Sunday capers
Concreting and levelling a floor while confit d'agneau (slow cooked lamb with onions and preserved lemons) cooked itself in the oven, and a short promenade in the sunshine when I saw this caper bush in flower. There are a couple of buds too - the capers we eat - one in the left hand corner of this shot and one near the flower. My own two plants that I raised from seed sent to me by a blogger in California are growing slowly, still in pots after a couple of years, and haven't flowered yet. (Molly once sent me some Tuscan caper seeds, but sadly they didn't take.)
I'm aware that the day isn't so calm for others - in Istanbul the police have attacked people remembering those who were killed in earlier protests and in Brazil hundreds of thousands of people are protesting against corruption and development which prioritises the World Cup over the needs of ordinary people. The Turkish prime minister has linked the two, as I have done, but for different reasons. I think it's all part of a worldwide movement that I hope will grow against international financial arrangements and suppression of ordinary people and their lives.

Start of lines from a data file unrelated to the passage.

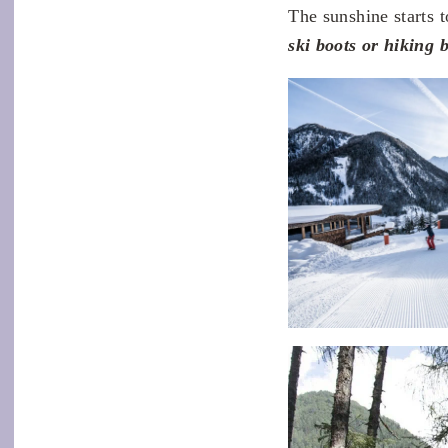
The sunshine starts 
ski boots or hiking b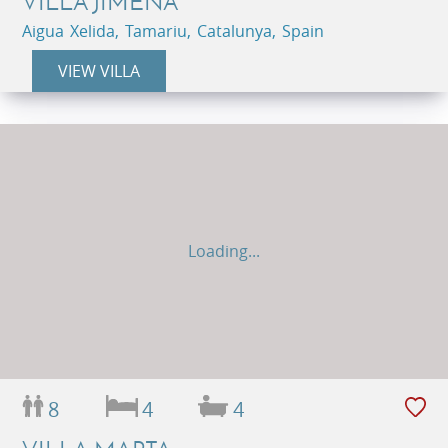
VILLA JIMENA
Aigua Xelida, Tamariu, Catalunya, Spain
VIEW VILLA
Loading...
8
4
4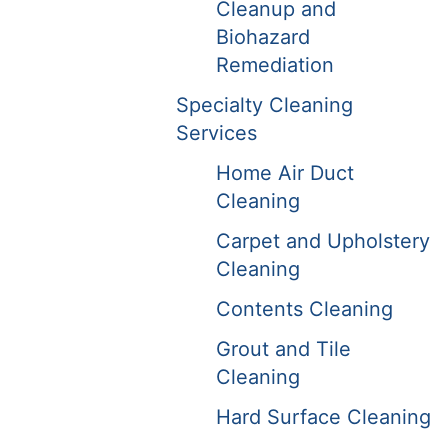
Cleanup and
Biohazard
Remediation
Specialty Cleaning
Services
Home Air Duct
Cleaning
Carpet and Upholstery
Cleaning
Contents Cleaning
Grout and Tile
Cleaning
Hard Surface Cleaning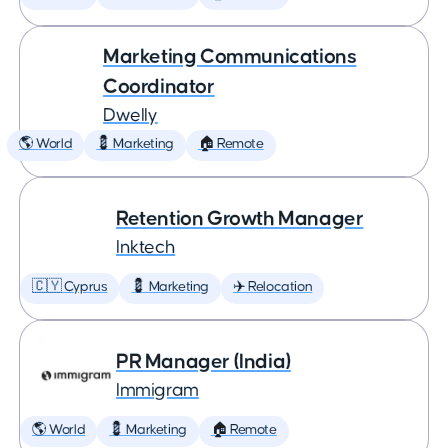
Marketing Communications
Coordinator
Dwelly
🌎 World
💈 Marketing
🏠 Remote
Retention Growth Manager
Inktech
🇨🇾 Cyprus
💈 Marketing
✈️ Relocation
PR Manager (India)
Immigram
🌎 World
💈 Marketing
🏠 Remote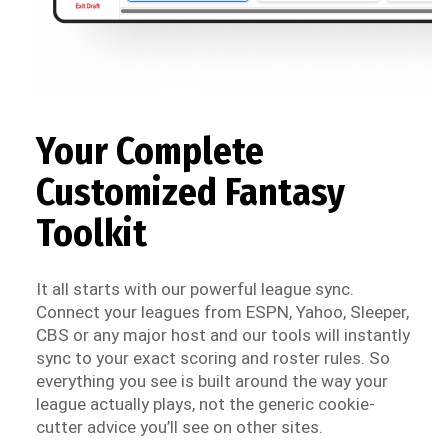
Your Complete
Customized Fantasy
Toolkit
It all starts with our powerful league sync.
Connect your leagues from ESPN, Yahoo, Sleeper,
CBS or any major host and our tools will instantly
sync to your exact scoring and roster rules. So
everything you see is built around the way your
league actually plays, not the generic cookie-
cutter advice you’ll see on other sites.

On a lighter note, we had another wonderful evening in Neffiès last night, with a meal by Las Mascas (sorcerers) de Neffiès, entirely made with local ingredients and served by las mascas themselves in between their performances of Occitan songs. We ate: tortilla with nettle leaves, tapanade,* chickpea and tomato salad; mutton sausage with local vegetables and aioli made with wild garlic; local goats cheese with rosemary syrup; chocolate cake decorated with a mallow flower and containing some herbs we couldn't identify. We sat with friends at the (peaceful) anarchist occitanist end of our table and had a great time as the full moon rose over the plane trees and the decorations - lights and fabrics - put up by las mascas.
* the word tapenade comes from the Occitan word for caper - tapera.